A gun! I felt a little weak. “You don't think she would have shot me?”
“Oh, heavens no. She'd never shoot. She was just making a point. They have a business to protect, and they're right here in the wilds of suburbia. They'd have to be fools to resort to violence. The woman behind the counter is an aunt, I believe. Damn. I hope they keep selling to me.”
When we crossed the ridge and descended into Beverly Hills, my mood lifted. We drove within a half mile of Sid's house on Mulholland, and somehow the proximity made me feel safe. No one could catch us now. “Here we are driving down Benedict Canyon with ten bags of heroin,” I said, and started giggling. Sally giggled too.

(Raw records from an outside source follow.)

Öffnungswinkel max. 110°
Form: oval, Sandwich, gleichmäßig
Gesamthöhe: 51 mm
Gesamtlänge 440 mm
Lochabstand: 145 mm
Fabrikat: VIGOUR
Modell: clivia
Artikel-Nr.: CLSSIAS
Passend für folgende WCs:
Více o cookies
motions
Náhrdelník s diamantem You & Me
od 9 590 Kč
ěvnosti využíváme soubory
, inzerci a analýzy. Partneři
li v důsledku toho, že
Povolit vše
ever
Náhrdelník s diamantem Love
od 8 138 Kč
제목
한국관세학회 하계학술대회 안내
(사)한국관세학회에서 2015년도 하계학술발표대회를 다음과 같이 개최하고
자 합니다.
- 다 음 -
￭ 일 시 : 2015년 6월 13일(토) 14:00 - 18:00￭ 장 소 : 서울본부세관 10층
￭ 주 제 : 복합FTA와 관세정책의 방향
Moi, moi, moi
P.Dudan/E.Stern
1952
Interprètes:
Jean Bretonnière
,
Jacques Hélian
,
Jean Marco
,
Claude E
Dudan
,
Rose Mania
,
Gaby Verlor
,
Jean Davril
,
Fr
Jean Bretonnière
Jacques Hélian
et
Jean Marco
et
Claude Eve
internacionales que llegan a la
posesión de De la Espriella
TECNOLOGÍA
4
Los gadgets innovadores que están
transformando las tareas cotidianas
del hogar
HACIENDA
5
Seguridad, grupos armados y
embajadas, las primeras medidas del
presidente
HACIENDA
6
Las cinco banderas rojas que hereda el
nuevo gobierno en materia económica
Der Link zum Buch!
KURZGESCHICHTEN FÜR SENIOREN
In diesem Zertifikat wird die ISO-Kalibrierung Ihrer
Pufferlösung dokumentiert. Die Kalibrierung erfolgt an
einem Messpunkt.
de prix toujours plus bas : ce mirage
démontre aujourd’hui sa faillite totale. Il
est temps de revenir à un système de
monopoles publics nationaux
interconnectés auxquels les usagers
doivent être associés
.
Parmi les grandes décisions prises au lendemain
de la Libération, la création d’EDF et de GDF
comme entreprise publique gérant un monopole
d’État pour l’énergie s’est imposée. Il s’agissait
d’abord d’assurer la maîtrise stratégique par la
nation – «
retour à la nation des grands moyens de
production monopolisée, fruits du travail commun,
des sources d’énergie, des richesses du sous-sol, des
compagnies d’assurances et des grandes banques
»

“Here we are turning onto Wilshire with ten bags of heroin stashed in cartons of Chinese food,” she said. “Here we are, a doctor and a lawyer, pillars of society, turning onto Wilshire with ten bags of heroin stashed in cartons of Chinese food. Wait a minute, I'm going to drive down here.” She turned down Cienega to Rodeo Drive, which was out of the way but hilarious. “Here we are driving down Rodeo Drive with ten bags of heroin. Robin Leach, where are you now?”
We became hysterical with laughter. “Beverly Hills's finest!” Sally said, picking up the Chinese food carton by its wire hanger and dangling it.
“Yum yum yum,” I said, “I love Chinese.” We stopped at a light next to a Ferrari. “Do you love Chinese?” I said to the driver through my open window. He looked at Sally and me hopefully, and we collapsed into fresh paroxysms of laughter as we sped off.